Your instructions
The entries are to be duplicated exactly, with nothing left out.

Input records Block Start

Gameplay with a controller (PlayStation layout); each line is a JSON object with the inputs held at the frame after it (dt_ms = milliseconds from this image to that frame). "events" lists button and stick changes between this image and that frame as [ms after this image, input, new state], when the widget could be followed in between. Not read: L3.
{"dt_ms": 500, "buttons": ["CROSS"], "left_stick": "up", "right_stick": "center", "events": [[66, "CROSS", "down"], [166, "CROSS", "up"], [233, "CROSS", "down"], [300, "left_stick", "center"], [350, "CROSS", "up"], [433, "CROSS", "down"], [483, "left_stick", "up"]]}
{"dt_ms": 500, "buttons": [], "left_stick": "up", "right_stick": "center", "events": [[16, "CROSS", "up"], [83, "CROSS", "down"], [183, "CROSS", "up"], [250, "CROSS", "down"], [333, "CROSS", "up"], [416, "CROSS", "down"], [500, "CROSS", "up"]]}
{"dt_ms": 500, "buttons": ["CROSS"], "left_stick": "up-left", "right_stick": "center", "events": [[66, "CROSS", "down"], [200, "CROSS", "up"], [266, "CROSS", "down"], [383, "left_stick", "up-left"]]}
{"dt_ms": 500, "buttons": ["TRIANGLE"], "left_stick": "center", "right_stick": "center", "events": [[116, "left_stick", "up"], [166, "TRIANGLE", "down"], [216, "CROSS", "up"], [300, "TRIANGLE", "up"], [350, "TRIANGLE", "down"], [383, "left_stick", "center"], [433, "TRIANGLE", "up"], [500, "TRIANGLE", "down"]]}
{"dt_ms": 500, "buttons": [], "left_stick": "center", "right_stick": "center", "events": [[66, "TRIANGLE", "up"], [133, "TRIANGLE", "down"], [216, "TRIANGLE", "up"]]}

Input records Block End

Result of this exercise
Gameplay with a controller (PlayStation layout); each line is a JSON object with the inputs held at the frame after it (dt_ms = milliseconds from this image to that frame). "events" lists button and stick changes between this image and that frame as [ms after this image, input, new state], when the widget could be followed in between. Not read: L3.
{"dt_ms": 500, "buttons": ["CROSS"], "left_stick": "up", "right_stick": "center", "events": [[66, "CROSS", "down"], [166, "CROSS", "up"], [233, "CROSS", "down"], [300, "left_stick", "center"], [350, "CROSS", "up"], [433, "CROSS", "down"], [483, "left_stick", "up"]]}
{"dt_ms": 500, "buttons": [], "left_stick": "up", "right_stick": "center", "events": [[16, "CROSS", "up"], [83, "CROSS", "down"], [183, "CROSS", "up"], [250, "CROSS", "down"], [333, "CROSS", "up"], [416, "CROSS", "down"], [500, "CROSS", "up"]]}
{"dt_ms": 500, "buttons": ["CROSS"], "left_stick": "up-left", "right_stick": "center", "events": [[66, "CROSS", "down"], [200, "CROSS", "up"], [266, "CROSS", "down"], [383, "left_stick", "up-left"]]}
{"dt_ms": 500, "buttons": ["TRIANGLE"], "left_stick": "center", "right_stick": "center", "events": [[116, "left_stick", "up"], [166, "TRIANGLE", "down"], [216, "CROSS", "up"], [300, "TRIANGLE", "up"], [350, "TRIANGLE", "down"], [383, "left_stick", "center"], [433, "TRIANGLE", "up"], [500, "TRIANGLE", "down"]]}
{"dt_ms": 500, "buttons": [], "left_stick": "center", "right_stick": "center", "events": [[66, "TRIANGLE", "up"], [133, "TRIANGLE", "down"], [216, "TRIANGLE", "up"]]}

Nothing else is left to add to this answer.